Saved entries
* * * *
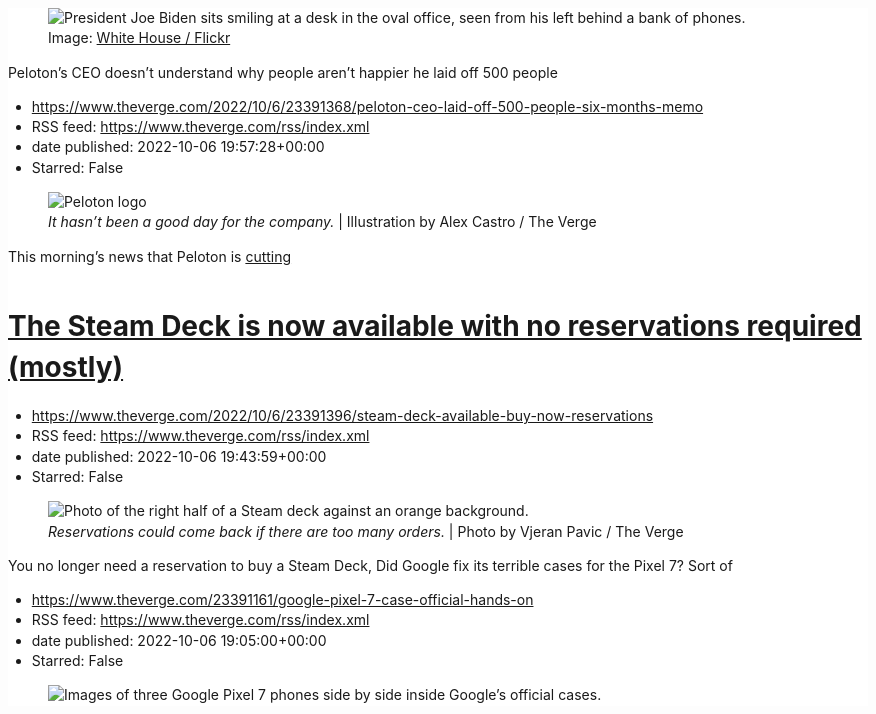 <figure>
      <img alt="President Joe Biden sits smiling at a desk in the oval office, seen from his left behind a bank of phones." src="https://cdn.vox-cdn.com/thumbor/gO10G-lzmh7OXdu3wFWz31rR9O0=/0x0:3000x2000/1310x873/cdn.vox-cdn.com/uploads/chorus_image/image/71463178/52386946419_54ee506456_o.0.jpg" />
        <figcaption>Image: <a class="ql-link" href="https://www.flickr.com/photos/whitehouse/52386946419/" target="_blank">White House / Flickr</a></figcaption>
    </figure>

  <p id="Rejbra

# Peloton’s CEO doesn’t understand why people aren’t happier he laid off 500 people
 - https://www.theverge.com/2022/10/6/23391368/peloton-ceo-laid-off-500-people-six-months-memo
 - RSS feed: https://www.theverge.com/rss/index.xml
 - date published: 2022-10-06 19:57:28+00:00
 - Starred: False

<figure>
      <img alt="Peloton logo" src="https://cdn.vox-cdn.com/thumbor/oCv609fT0OK920JLAaGuzyd8s9k=/0x0:2040x1360/1310x873/cdn.vox-cdn.com/uploads/chorus_image/image/71463106/acastro_STK119_Peleton_01.0.jpg" />
        <figcaption><em>It hasn’t been a good day for the company.</em> | Illustration by Alex Castro / The Verge</figcaption>
    </figure>

  <p id="FXm1yS">This morning’s news that Peloton is <a href="https://www.theverge.com/2022/10/6/23390681/peleton-layoffs-ceo-revenue">cutting

# The Steam Deck is now available with no reservations required (mostly)
 - https://www.theverge.com/2022/10/6/23391396/steam-deck-available-buy-now-reservations
 - RSS feed: https://www.theverge.com/rss/index.xml
 - date published: 2022-10-06 19:43:59+00:00
 - Starred: False

<figure>
      <img alt="Photo of the right half of a Steam deck against an orange background." src="https://cdn.vox-cdn.com/thumbor/1eliShjf7zIEAepPnXK2672XWaY=/0x0:2040x1360/1310x873/cdn.vox-cdn.com/uploads/chorus_image/image/71463021/vpavic_220210_5030_0021.0.jpg" />
        <figcaption><em>Reservations could come back if there are too many orders.</em> | Photo by Vjeran Pavic / The Verge</figcaption>
    </figure>

  <p id="0zMQIb">You no longer need a reservation to buy a Steam Deck, <a hre

# Did Google fix its terrible cases for the Pixel 7? Sort of
 - https://www.theverge.com/23391161/google-pixel-7-case-official-hands-on
 - RSS feed: https://www.theverge.com/rss/index.xml
 - date published: 2022-10-06 19:05:00+00:00
 - Starred: False

<figure>
      <img alt="Images of three Google Pixel 7 phones side by side inside Google’s official cases." src="https://cdn.vox-cdn.com/thumbor/xQxB_r8c-jsSGrogPhfRYfUeVkc=/0x0:2040x1360/1310x873/cdn.vox-cdn.com/uploads/chorus_image/image/71462832/DSCF9887.0.jpg" />
    </figure>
* * * *
■ **Aim of the exercise**
Copy out the rows from the line containing "Deck, <a hre" through the last line of the rows, reproducing every character without change.

■ **Response for this exercise**
  <p id="0zMQIb">You no longer need a reservation to buy a Steam Deck, <a hre

# Did Google fix its terrible cases for the Pixel 7? Sort of
 - https://www.theverge.com/23391161/google-pixel-7-case-official-hands-on
 - RSS feed: https://www.theverge.com/rss/index.xml
 - date published: 2022-10-06 19:05:00+00:00
 - Starred: False

<figure>
      <img alt="Images of three Google Pixel 7 phones side by side inside Google’s official cases." src="https://cdn.vox-cdn.com/thumbor/xQxB_r8c-jsSGrogPhfRYfUeVkc=/0x0:2040x1360/1310x873/cdn.vox-cdn.com/uploads/chorus_image/image/71462832/DSCF9887.0.jpg" />
    </figure>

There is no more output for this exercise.